-- Opening Marker --

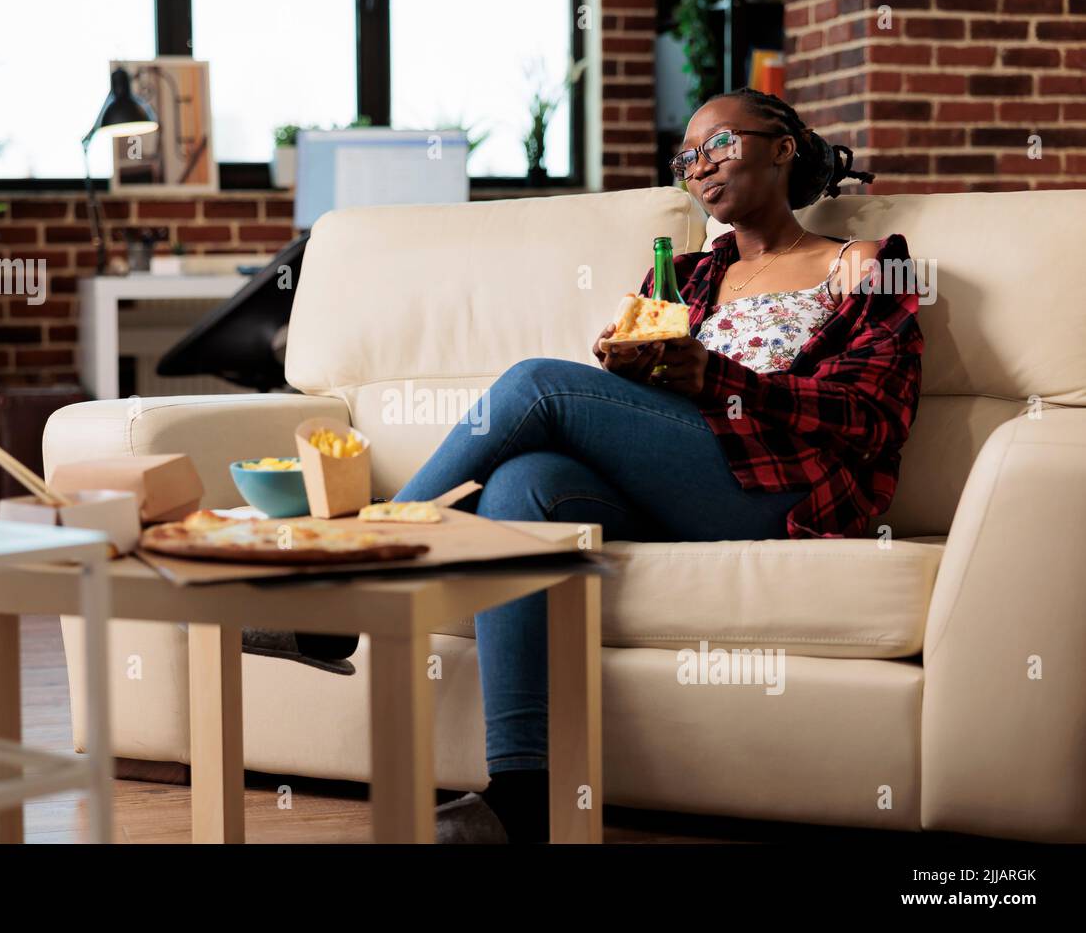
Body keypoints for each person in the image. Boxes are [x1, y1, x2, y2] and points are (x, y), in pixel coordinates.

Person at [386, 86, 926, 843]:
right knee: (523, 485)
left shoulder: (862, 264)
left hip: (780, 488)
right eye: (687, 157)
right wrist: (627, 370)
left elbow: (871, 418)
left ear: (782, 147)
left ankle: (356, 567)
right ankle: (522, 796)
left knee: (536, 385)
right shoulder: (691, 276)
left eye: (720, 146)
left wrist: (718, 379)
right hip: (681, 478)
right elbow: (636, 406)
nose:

-- Closing Marker --

▶ TASK TO COMPLETE:
Please repeat everything in the data above except the pictures, exactly as it reads.

▶ OUTPUT FOR THIS EXERCISE:
Body keypoints for each person in the image. Boxes are [x1, y1, x2, y2] and points are (x, y), in pixel coordinates.

Person at [386, 86, 926, 843]:
right knee: (523, 485)
left shoulder: (862, 264)
left hip: (780, 488)
right eye: (687, 157)
right wrist: (627, 370)
left elbow: (871, 418)
left ear: (782, 147)
left ankle: (356, 567)
right ankle: (522, 796)
left knee: (536, 385)
right shoulder: (691, 276)
left eye: (720, 146)
left wrist: (718, 379)
right hip: (681, 478)
right elbow: (636, 406)
nose:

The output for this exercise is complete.